Now I know why this poem came to mind when I decided to find out more about the lowly cabbage and if it added any healthy benefits  to our diets. Frankly, I have never thought much about cabbages; however, it seems that cabbage is beginning to be used more in recipes as research continues to unravel its benefits.

So the time has come.

Cabbage evolved along the Mediterranean coast from the wild mustard plant. The Greeks and Romans used them for medicinal purposes. Cabbage is part of the royal family of vegetables – Brassica, that also includes broccoli, kohlrabi, cauliflower, bok choy, Brussels sprouts and chard. This group is also referred to as cruciferous vegetables. The most common is green, but other kinds include red or purple in color. Savoy is type of green but with a pale green ruffled leaf. But it is much more than just a pretty plant.
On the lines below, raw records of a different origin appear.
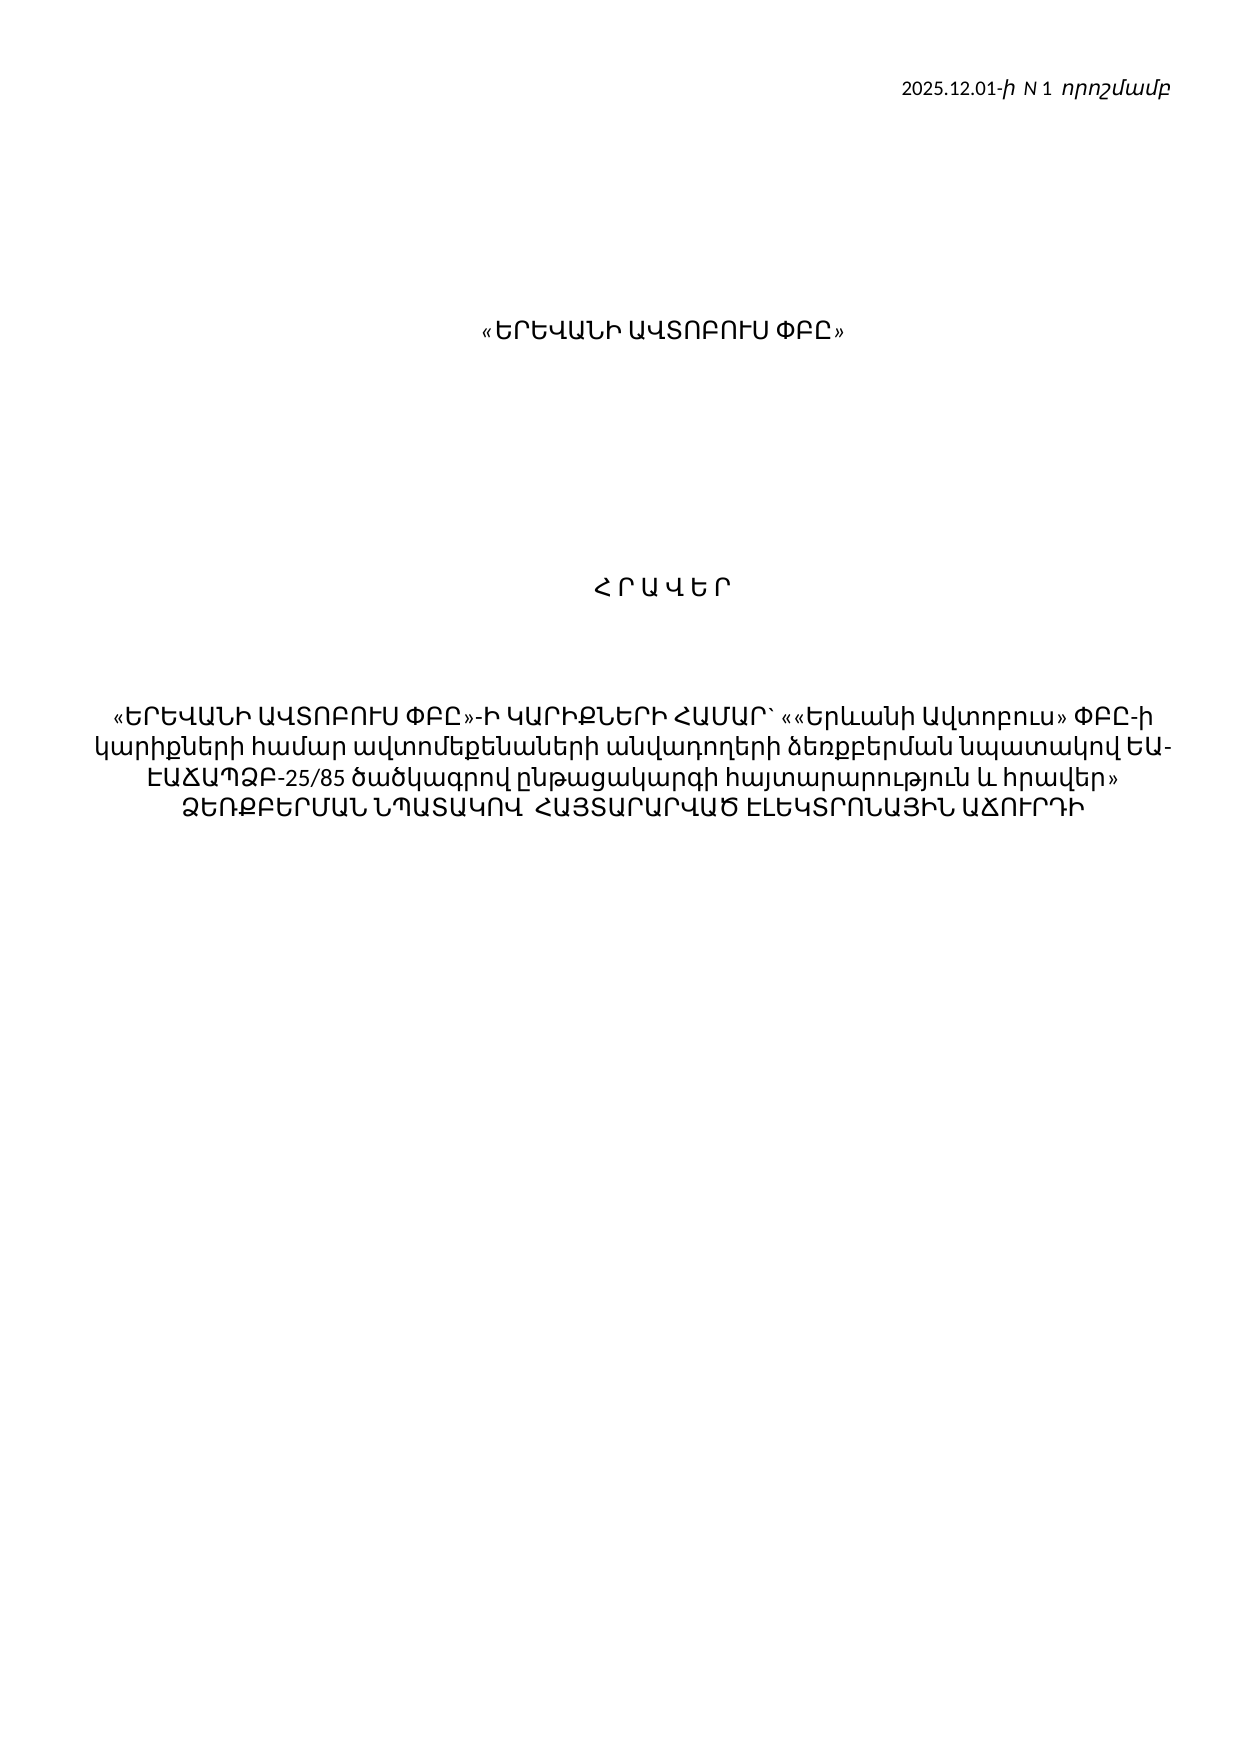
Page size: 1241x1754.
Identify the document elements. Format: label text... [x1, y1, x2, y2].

text «ԵՐԵՎԱՆԻ ԱՎՏՈԲՈՒՍ ՓԲԸ»-Ի ԿԱՐԻՔՆԵՐԻ ՀԱՄԱՐ` ««Երևանի Ավտոբուս» ՓԲԸ-ի կարիքների համար ավտոմեքենաների անվադողերի ձեռքբերման նպատակով ԵԱ-ԷԱՃԱՊՁԲ-25/85 ծածկագրով ընթացակարգի հայտարարություն և հրավեր» ՁԵՌՔԲԵՐՄԱՆ ՆՊԱՏԱԿՈՎ ՀԱՅՏԱՐԱՐՎԱԾ ԷԼԵԿՏՐՈՆԱՅԻՆ ԱՃՈՒՐԴԻ [94, 701, 1172, 823]
text Հ Ր Ա Վ Ե Ր [94, 572, 1172, 602]
text « ԵՐԵՎԱՆԻ ԱՎՏՈԲՈՒՍ ՓԲԸ» [94, 316, 1172, 346]
text 2025.12.01 -ի N 1 որոշմամբ [94, 75, 1171, 100]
Cabbage is an excellent source of vitamins C and K. It also is good sources of vitamin B6, folate, fiber, magnesium, and potassium-all this in a package of very low calories. One cup of cooked cabbage is only 34 calories with about 4 grams of fiber. It can be boiled in some chicken broth or lightly sautéed in extra virgin olive oil.

In terms of price per edible cup, a report by the Economic Research Service at the U.S. Department of Agriculture (USDA) has shown cabbage to be the second most economical cooked vegetable.  Only potatoes came out slightly less expensive.
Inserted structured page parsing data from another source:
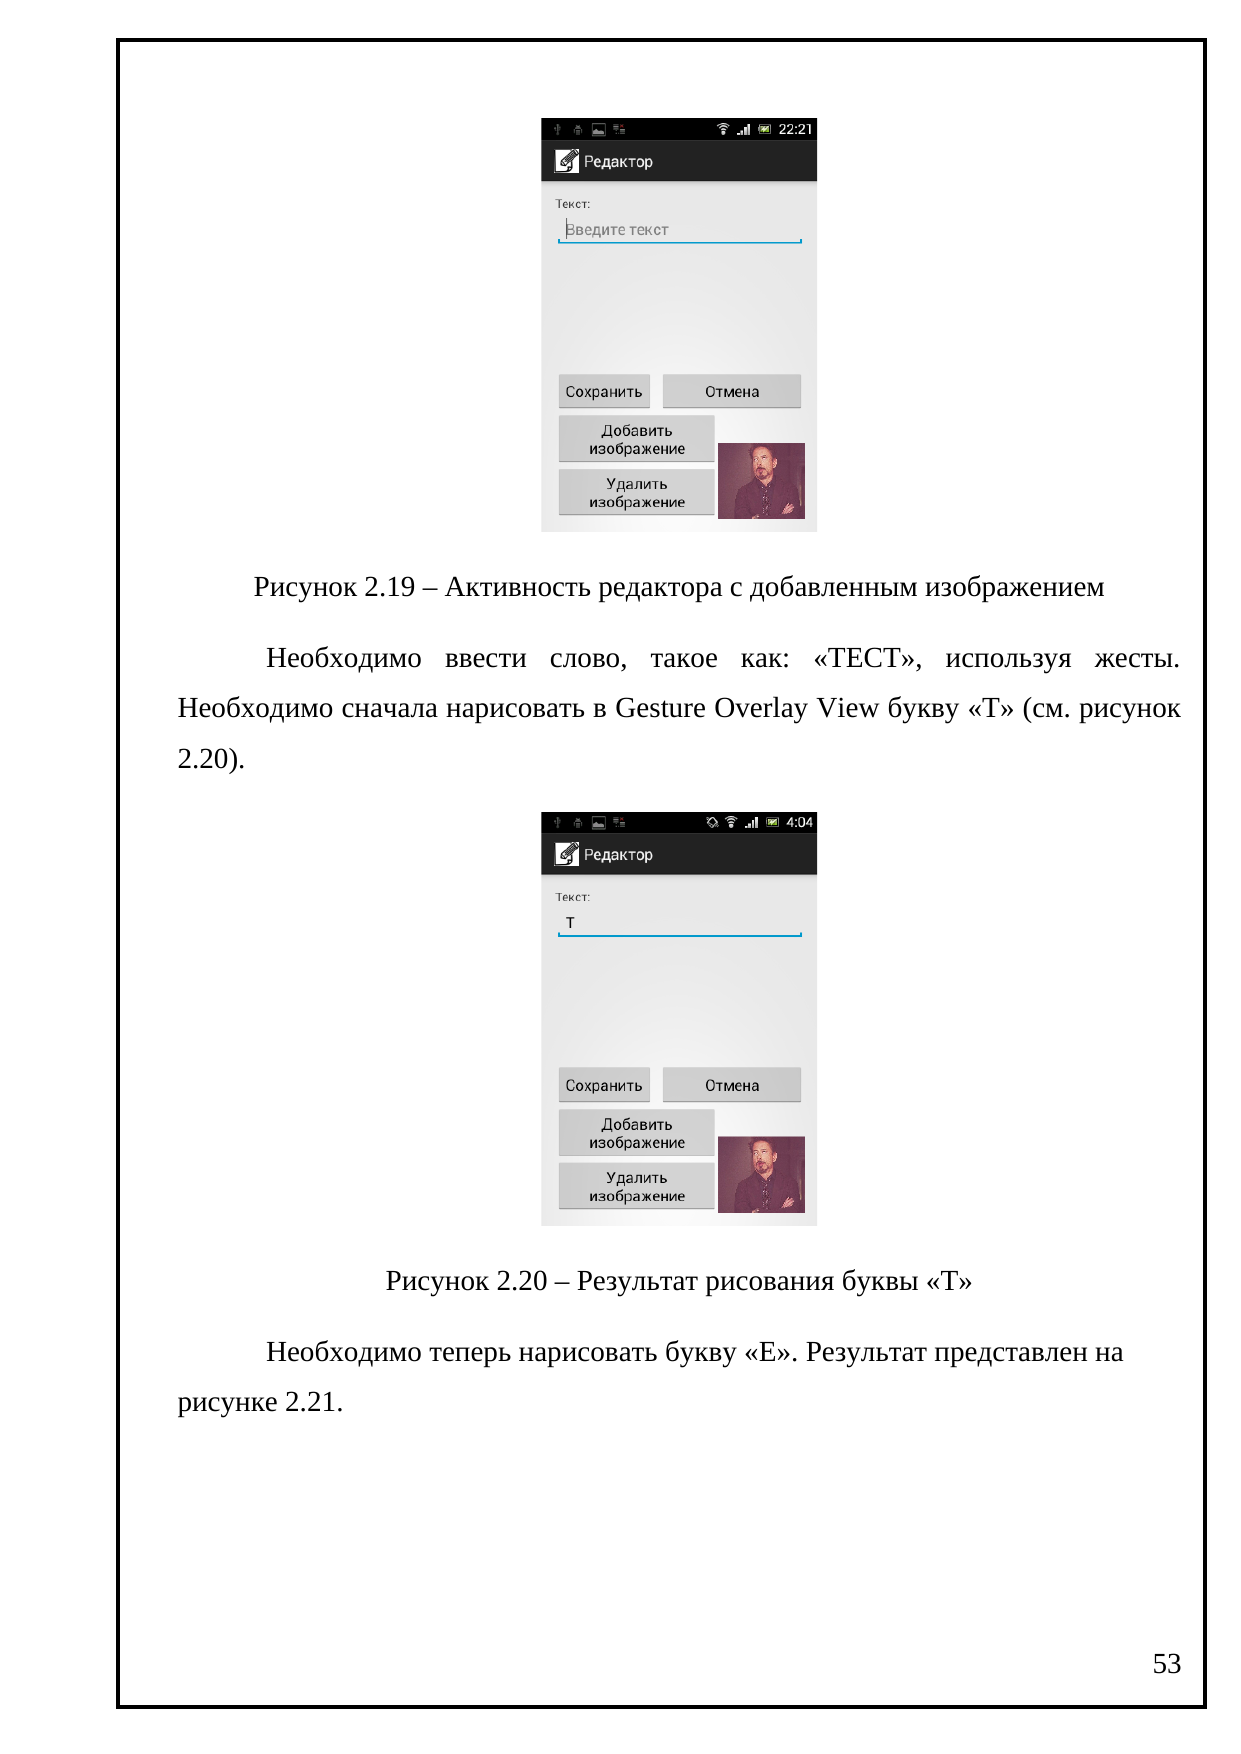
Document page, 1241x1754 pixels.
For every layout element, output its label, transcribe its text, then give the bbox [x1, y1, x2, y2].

text Необходимо теперь нарисовать букву «Е». Результат представлен на рисунке 2.21. [177, 1334, 1181, 1418]
picture [541, 118, 818, 532]
text Необходимо ввести слово, такое как: «ТЕСТ», используя жесты. Необходимо сначала нарисовать в Gesture Overlay View букву «Т» (см. рисунок 2.20). [177, 640, 1181, 774]
text Рисунок 2.19 – Активность редактора с добавленным изображением [177, 569, 1181, 603]
picture [541, 812, 818, 1226]
text Рисунок 2.20 – Результат рисования буквы «Т» [177, 1263, 1181, 1297]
Perhaps more important than its list of vitamins and minerals, its claim as a superstar involves its potential as a potent cancer fighter. This ability is reflected in its array of compounds known as phytochemicals.

One specific  “phyto” (for short) in cabbage is named indole-3-carbinol. It raises the levels of what is considered to be a protective or benign metabolite of estrogen compared to two others that are more apt to be carcinogenic increasing the risk of breast cancer in women or even men (they have estrogen, too)  and can get breast cancer.

The second “phyto” is sulphorophane that is a member of the orthothiocynate group. It increases compounds known as phase-3  enzymes that fight  free radical  damage of cell membranes and DNA. To date and according to the American Institute for Cancer Research (AICR), sulphorophane is considered one of the most powerful disruptors of  the carcinogenesis process.

If you consume red cabbage, you may reap the benefits of another group of “phyots” called anthocyanins, a pigment also found in blue and purple fruits and vegetables like berries and red grapes. They are found within another group called flavonoids that act as antioxidants to fight free radicals. They are also considered to be anti-inflammatory compounds.

It is still under debate as to whether phytochemical supplements are safe or effective.  There have been some reports that some antioxidant supplements alone or in combination may increase the risk of some cancers. To be on the safe side, get your “phytos” from whole foods and always inform your doctor of all prescription and over-the-counter supplements you consume. Some diet recommendations suggest we consume 3/4 cup of cruciferous vegetables on a daily basis. This amount is equivalent to approximately 5 cups per week. Bon apetit!!